Truck is a 2005 Tahoe, P59 ecm, LQ4 6.0 swapped in. Stock engine with a baby Summit Stage 1 cam (SUM-8718R1). OE LS2 corvette injectors. MBRP 3" catback exhaust. Everything else on the truck is stock including airbox, intake and exhaust manifolds and cats.
Running fresh NGK TR6 gapped at .35-.40 and Taylor 10.4mm wires. Stock square coils.
I was having an issue where the TCC would lock and unlock (coast to locked and vise versa) when in a coast situation. PCM was commanding this and you'd feel the shudder of it doing so. Since I initially started, I have:
- completely disabled misfire detection (maxed out all tables)
- set MIN TCC PWN delay to 90
- High and Low TPS High-Speed under TPS Min release to 0%
Seems like the TCC is now staying locked and acting much better. However I'll still feel some shudder/bobble when in a coast situation. Also, while watching my tach, I'll see some flutter in the RPM. I am wondering if this whole thing is something with idle? In my previous thread, someone mentioned something looked off with potentially the airflow mode and the timing was jumping indicating something is switching between tables? Every so often, I'll come to a stop and the RPMs will drop to maybe 500 then pick back up. Maybe this is also related?
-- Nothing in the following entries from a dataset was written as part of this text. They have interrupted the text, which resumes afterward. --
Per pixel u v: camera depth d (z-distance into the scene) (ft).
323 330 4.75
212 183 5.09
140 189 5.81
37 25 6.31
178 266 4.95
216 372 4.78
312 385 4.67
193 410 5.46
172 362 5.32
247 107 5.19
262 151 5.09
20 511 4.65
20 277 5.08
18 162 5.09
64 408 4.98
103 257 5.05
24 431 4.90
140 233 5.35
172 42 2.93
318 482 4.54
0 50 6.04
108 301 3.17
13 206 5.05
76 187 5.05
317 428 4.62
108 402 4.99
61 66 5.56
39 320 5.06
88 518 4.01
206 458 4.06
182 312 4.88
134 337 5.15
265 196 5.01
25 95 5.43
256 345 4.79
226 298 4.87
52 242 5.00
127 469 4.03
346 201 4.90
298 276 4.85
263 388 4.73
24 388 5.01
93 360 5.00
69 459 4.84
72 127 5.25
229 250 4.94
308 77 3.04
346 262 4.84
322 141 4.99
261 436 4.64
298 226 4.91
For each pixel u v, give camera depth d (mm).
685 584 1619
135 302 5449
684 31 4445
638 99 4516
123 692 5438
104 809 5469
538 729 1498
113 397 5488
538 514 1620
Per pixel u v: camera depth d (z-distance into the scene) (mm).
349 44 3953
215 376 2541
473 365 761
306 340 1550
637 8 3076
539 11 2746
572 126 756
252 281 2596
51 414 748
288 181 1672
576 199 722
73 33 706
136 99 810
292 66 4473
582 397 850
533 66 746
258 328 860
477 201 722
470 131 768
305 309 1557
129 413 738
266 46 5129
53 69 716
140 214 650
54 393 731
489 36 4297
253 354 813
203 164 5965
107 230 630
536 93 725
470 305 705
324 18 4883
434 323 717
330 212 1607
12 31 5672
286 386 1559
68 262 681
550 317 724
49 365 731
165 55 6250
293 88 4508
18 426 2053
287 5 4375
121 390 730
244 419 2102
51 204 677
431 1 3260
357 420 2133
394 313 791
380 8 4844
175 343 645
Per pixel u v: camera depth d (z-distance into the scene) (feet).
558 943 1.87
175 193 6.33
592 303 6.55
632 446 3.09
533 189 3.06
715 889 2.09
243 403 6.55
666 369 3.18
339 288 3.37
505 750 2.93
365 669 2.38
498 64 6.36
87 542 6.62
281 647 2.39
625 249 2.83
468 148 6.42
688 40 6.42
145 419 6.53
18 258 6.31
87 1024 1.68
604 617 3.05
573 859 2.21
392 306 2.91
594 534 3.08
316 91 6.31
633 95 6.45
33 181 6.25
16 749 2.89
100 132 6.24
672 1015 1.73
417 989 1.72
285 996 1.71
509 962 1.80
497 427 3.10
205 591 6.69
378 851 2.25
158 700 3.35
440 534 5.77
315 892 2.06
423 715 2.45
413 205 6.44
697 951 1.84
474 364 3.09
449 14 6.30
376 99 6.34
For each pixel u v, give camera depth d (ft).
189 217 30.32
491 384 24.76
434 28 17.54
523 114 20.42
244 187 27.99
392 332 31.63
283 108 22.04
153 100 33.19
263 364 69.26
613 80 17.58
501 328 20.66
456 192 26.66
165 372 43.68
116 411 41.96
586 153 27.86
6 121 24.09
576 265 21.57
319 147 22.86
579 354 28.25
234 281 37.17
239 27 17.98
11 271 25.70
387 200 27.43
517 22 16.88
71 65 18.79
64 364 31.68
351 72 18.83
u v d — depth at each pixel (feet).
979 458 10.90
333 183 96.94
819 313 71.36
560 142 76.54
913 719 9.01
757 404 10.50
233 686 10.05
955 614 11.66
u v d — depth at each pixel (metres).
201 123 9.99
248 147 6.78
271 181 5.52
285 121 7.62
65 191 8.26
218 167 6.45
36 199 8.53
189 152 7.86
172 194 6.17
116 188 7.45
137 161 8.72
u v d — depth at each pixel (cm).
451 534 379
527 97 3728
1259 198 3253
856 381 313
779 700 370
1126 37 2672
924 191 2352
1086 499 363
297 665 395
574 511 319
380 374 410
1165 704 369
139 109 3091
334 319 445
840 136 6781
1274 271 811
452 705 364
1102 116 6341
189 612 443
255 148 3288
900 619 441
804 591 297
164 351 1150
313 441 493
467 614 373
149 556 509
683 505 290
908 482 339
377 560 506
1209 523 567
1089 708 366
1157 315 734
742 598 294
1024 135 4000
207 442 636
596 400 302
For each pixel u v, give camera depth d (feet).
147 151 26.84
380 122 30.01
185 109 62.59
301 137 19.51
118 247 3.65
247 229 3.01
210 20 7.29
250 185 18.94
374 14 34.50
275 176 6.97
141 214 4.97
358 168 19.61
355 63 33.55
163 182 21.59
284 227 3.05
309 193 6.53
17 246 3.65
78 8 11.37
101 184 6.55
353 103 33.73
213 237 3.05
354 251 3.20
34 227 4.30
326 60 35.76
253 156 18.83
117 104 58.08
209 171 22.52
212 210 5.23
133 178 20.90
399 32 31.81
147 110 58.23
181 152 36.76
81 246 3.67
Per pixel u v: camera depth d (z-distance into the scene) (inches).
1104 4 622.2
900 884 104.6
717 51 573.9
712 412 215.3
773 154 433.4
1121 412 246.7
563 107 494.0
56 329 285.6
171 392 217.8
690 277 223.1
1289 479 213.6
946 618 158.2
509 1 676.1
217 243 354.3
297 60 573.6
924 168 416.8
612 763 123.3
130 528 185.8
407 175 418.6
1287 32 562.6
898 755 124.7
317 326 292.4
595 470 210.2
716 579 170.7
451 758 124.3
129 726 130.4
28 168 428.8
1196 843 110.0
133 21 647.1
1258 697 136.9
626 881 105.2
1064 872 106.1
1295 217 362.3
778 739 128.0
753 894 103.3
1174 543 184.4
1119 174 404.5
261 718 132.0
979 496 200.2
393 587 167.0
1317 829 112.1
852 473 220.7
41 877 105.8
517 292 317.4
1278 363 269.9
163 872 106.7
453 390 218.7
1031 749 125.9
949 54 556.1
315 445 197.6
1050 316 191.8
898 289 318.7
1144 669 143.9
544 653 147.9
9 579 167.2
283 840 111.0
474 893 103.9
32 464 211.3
Thanks for this. I wrote it today and drove around for the day. I am still feeling this. But, I did see something interesting. Now that the TC is locking later, when I am descending down a slight grade, or even flat... going maybe 41 mph, I watched the tach bounce between 1100RPM and 1350-1400RPM just fluttering. Can also hear it in the engine.
Think I finally figured it out. Idle spark advance in-gear.
PCM was commanding coast when descending down a grade. Since TPS is low during a coast situation, the PCM then referenced the idle spark advance in-gear table which for about 0.20 airmass was calling for 16 degrees of timing. Where as in my high or low octane tables, this would be calling for 22+ degrees of timing. So in a situation where it either is (A) calling for coast, or (B) coasting, then locking up, then coasting, it would be switching between 16 degrees through 22+ causing a surge. Which of course then if it was surging it would then go back to locked and it would repeat.
Ended up coping the high octane table and placig it for idle spark advance. Drives superb now.